Est-ce que cela peut passer par l'abandon du franc CFA ?
Le président s'était engagé à changer un petit peu les méthodes de travail. Il a pratiquement donné depuis plus d'un an la main libre, si l'on peut dire, aux États africains, c'est aux États africains maintenant de se relancer. C'est bien de dire que le franc africain va exister. On voit bien que l'éco, pour l'instant, qui va remplacer le CFA, n'est que sur le papier, il n'y a toujours que de la théorie. Mais on est loin d'avoir ne serait-ce qu'un éco pour l'Afrique de l'Ouest. Le CFA avait l'avantage de montrer qu'il pouvait y avoir une organisation monétaire sur huit États en Afrique de l'Ouest. Et on n'est quand même pas passés aujourd'hui à un éco pour l'Afrique de l'Ouest. C'est en train d'être mis en place, mais ça va être aux Africains de prendre le mors aux dents, si l'on peut dire, et de se lancer dans une monnaie africaine. Mais faut-il encore qu'ils aient les moyens de la créer. On sait très bien que ça va partir de l'Afrique de l'Ouest et que ce sera compliqué. On en a encore pour plusieurs années. Rappelez-vous que l'Union européenne ne s'est créée en Union économique et monétaire qu'après de très longues années.

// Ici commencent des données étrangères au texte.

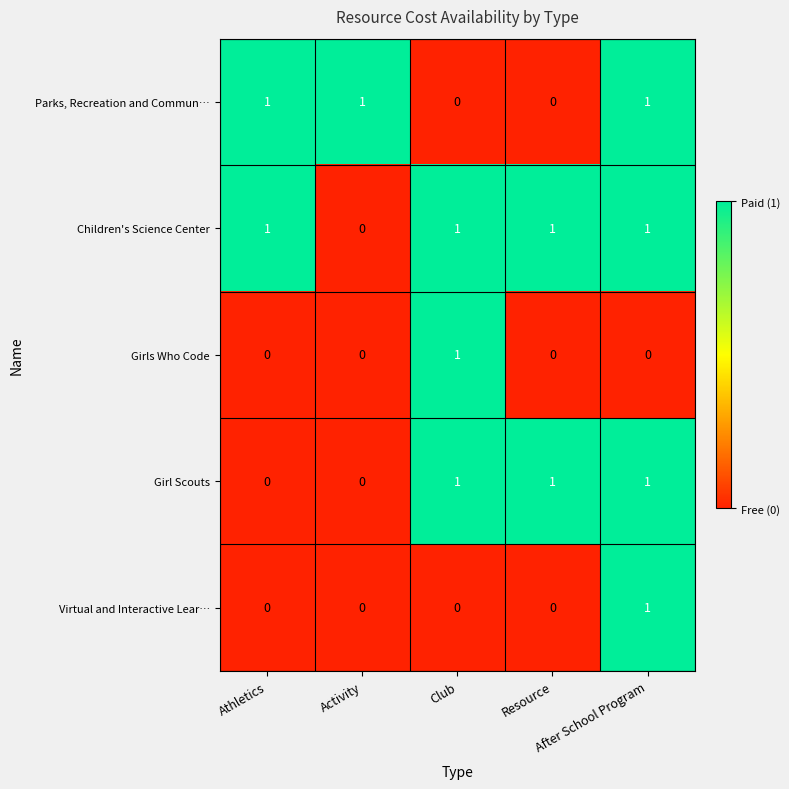

What is the sum of all Children's Science Center values?

4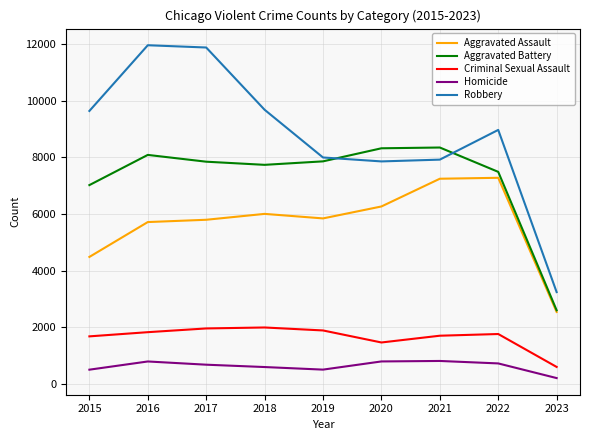

Is the value of Robbery at 2021 greater than the value of Criminal Sexual Assault at 2016?

Yes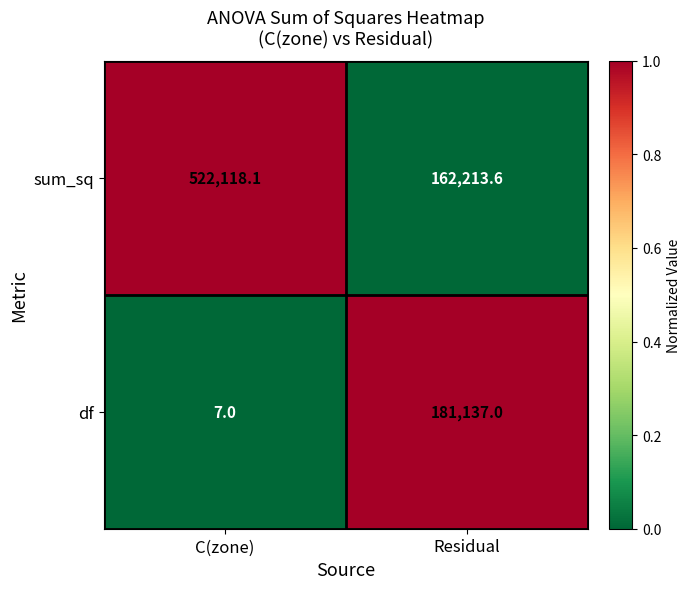

Reading left to right, what are all the values shown in this chart?

sum_sq: 522118.1	162213.6
df: 7.0	181137.0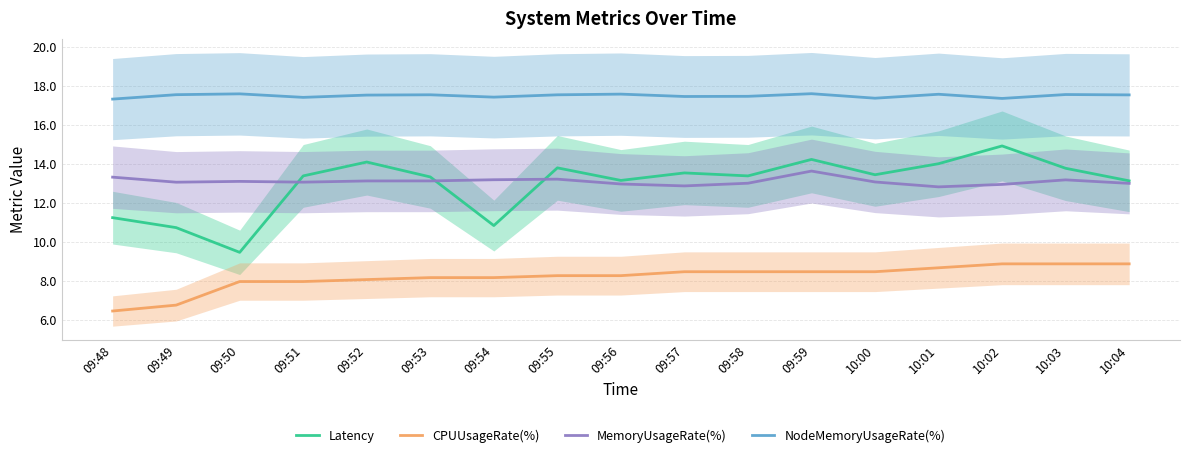

What is the difference between the CPUUsageRate(%) values at 10:02 and 09:55?

0.6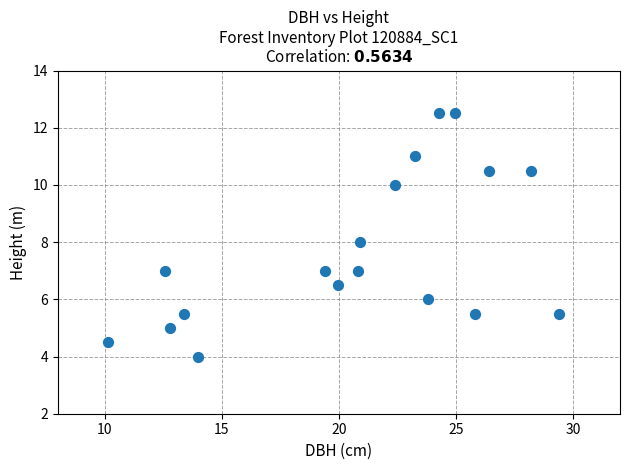

What is the range of Y values (max minus min)?

8.5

Y a-t-il aussi la volonté d'entraver l'avancée de la Chine sur le continent africain ?
Le problème de la France, c'est qu'elle s'est réveillée un petit peu tard. Quand on regarde, par exemple, que ce forum France-Afrique à Montpellier est surtout destiné à la jeunesse, le prochain sommet Chine-Afrique, qui a lieu tous les trois ans depuis les années 2000, va avoir lieu en fin d'année à Dakar. Mais là, les Chinois annoncent une politique africaine de la Chine sur le plan économique, sécuritaire et politique. Nous, on en est encore loin. Le président de la République a toujours annoncé qu'il n'y avait pas de politique africaine de la France, et c'est à mon avis une erreur parce que la Chine, qui est depuis 20 ans en Afrique, a déjà écrit deux documents de politique étrangère. L'Afrique a besoin de la France et la France a besoin de l'Afrique. Faut-il encore qu'on l'écrive et qu'on soit capable d'écrire une politique française de l'Afrique.